Seven Powerful Reasons You Should Wear a Pink Hat (and Take a Stand in Other Ways)
Time Magazine’s cover for its February 8th issue is a single, pink, knitted hat with the words “The Resistance Rises” written above it. An estimated 500,000 women wore pink hats at the Women’s March in Washington on January 21, 2017. The hat has become an iconic symbol of resistance. Here are eight powerful reasons why you should wear a pink hat (and take a stand against gender and race discrimination in other ways).
1. We are on the “bleeding edge” of changing gender roles. So much has changed and yet so much remains stuck in the nostalgia of another era. Many workplace laws were written in 1938 when the world was a different place with tax policies that favoured breadwinner-homemaker family models. (Brigid Schulte, author of Overwhelmed: Work, Love, and Play When No One Has the Time)
2. The hard-won rights for women and girls that many of us now take for granted could be snatched away. Culturally, those rights are very shallowly embedded. They haven’t been around that long, historically, and they are not fervently believed in by everyone in the culture. (Margaret Atwood, Canadian poet, novelist, and essayist)
3. We’re in new historical territory… Many millions of horrified Americans are starting to grasp that we can’t politely stand by watching families, lands and liberties get slashed beyond repair… politeness is no substitute for morality, and won’t save us in the end. We only get to decide who we are. As a writer and a person my bedrock is perennial hope for a better world than this one… (Barbara Kingsolver, American novelist, essayist, and poet, in an op-ed piece published in The Guardian)
4. We are here and around the world for a deep democracy that says we will not be quiet, we will not be controlled, we will work for a world in which all countries are connected. God may be in the details, but the goddess is in connections. We are at one with each other. We are looking at each other, not up. No more asking daddy. (Gloria Steinem at the Women’s March in Washington)
5. The Canadian Centre for Policy Alternatives (CCPA) says that based on the small incremental changes Canada has made in gender equality at the senior management level over the last 20 years, it will take 228 years to close the gender gap in Canada. (I don’t know what the data is in the U.S. but it’s likely similar.)
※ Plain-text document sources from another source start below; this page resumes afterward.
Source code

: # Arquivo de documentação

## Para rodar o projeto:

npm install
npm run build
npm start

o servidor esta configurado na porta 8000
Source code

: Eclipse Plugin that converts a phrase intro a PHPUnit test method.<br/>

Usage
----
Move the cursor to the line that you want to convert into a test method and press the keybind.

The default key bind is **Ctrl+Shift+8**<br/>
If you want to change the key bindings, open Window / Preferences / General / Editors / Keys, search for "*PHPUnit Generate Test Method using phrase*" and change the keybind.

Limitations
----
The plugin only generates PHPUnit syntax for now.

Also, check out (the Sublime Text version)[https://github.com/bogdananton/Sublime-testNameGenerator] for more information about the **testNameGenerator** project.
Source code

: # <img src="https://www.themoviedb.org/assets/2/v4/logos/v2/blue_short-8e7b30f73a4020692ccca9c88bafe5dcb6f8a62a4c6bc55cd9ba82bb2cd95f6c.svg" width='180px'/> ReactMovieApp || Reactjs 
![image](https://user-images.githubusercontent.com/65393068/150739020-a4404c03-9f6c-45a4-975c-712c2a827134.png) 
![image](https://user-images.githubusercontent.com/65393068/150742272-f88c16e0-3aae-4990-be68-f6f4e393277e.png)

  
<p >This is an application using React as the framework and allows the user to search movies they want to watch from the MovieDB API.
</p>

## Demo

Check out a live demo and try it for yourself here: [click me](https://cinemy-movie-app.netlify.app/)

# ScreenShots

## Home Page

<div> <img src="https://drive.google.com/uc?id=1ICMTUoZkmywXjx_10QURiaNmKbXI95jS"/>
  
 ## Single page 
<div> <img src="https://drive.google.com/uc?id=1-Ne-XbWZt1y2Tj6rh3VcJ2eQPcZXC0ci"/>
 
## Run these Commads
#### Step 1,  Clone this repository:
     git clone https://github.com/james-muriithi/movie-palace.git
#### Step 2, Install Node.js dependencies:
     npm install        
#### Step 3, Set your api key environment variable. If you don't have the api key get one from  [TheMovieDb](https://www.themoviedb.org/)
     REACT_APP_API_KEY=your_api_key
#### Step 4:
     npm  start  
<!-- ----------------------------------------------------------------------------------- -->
6. A 2015 study from LeanIn.Org and McKinsey & Company looked at data on promotion and attrition rates (as well as other aspects) in 118 different companies. Researchers found that across all organizational levels women are 15% less likely than men to get promoted. Women are also at least nine times more likely than men to say they do more childcare and at least for times more likely to say they do more chores at home. Black, Hispanic, and Asian women are 43% more interested in becoming a top executive than white women and 16% more interested than white men, but in a 2016 “Women in the Workplace” study, researchers found that only 3 percent of those occupying the C-Suite are women of colour.
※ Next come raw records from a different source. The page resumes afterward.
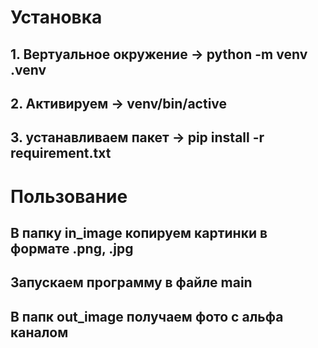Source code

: # Установка
## 1. Вертуальное окружение -> python -m venv .venv
## 2. Активируем -> venv/bin/active
## 3. устанавливаем пакет -> pip install -r requirement.txt

# Пользование
## В папку in_image копируем картинки в формате   .png, .jpg
## Запускаем программу в файле main
## В папк out_image получаем фото с альфа каналом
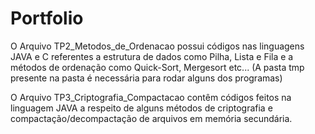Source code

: # Portfolio

O Arquivo TP2_Metodos_de_Ordenacao possui códigos nas linguagens JAVA  e C referentes a estrutura de dados como Pilha, Lista e Fila e a métodos de ordenação como Quick-Sort, Mergesort etc... (A pasta tmp presente na pasta é necessária para rodar alguns dos programas)


O Arquivo TP3_Criptografia_Compactacao contêm códigos feitos na linguagem JAVA a respeito de alguns métodos de criptografia e compactação/decompactação de arquivos em memória secundária.



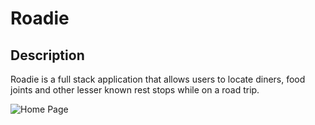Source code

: # Roadie

## Description

Roadie is a full stack application that allows users to locate diners, food joints and other lesser known rest stops while on a road trip. 

![Home Page]('./planning/screenshots/homepage.png')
7. Women face sexual harassment in the workplace and they encounter difficulties when they come forward. For each woman who complains, there are still many more women who have left jobs, been demoted, or continue to be abused or harassed in the work place. (Sasha Patterson, author of Chasing Justice, Challenging Power: Legal Consciousness and the Mobilization of Sexual Harassment Law)
After working in education for 28 years, I have concluded that there is no such thing as a meritocracy, there is no level playing field for women when it comes to getting promoted to senior leadership positions, and the glass ceiling is alive and well in North America and in other parts of the world. Gender equality has not been fully achieved and women’s rights initiatives and quotas are totally relevant and even necessary in today’s world.
Studies have identified that common barriers to women who attempt to achieve senior leadership positions are traditional, patriarchal cultures, and perceived male dominance of management, but no uniform “glass” or “concrete” ceilings emerge because they are not consistent across societies or cultures, nor are they homogenous within each society or culture.
The barriers experienced by women are determined by cultural and religious beliefs and values, psychological dimensions, socio-economic and political factors.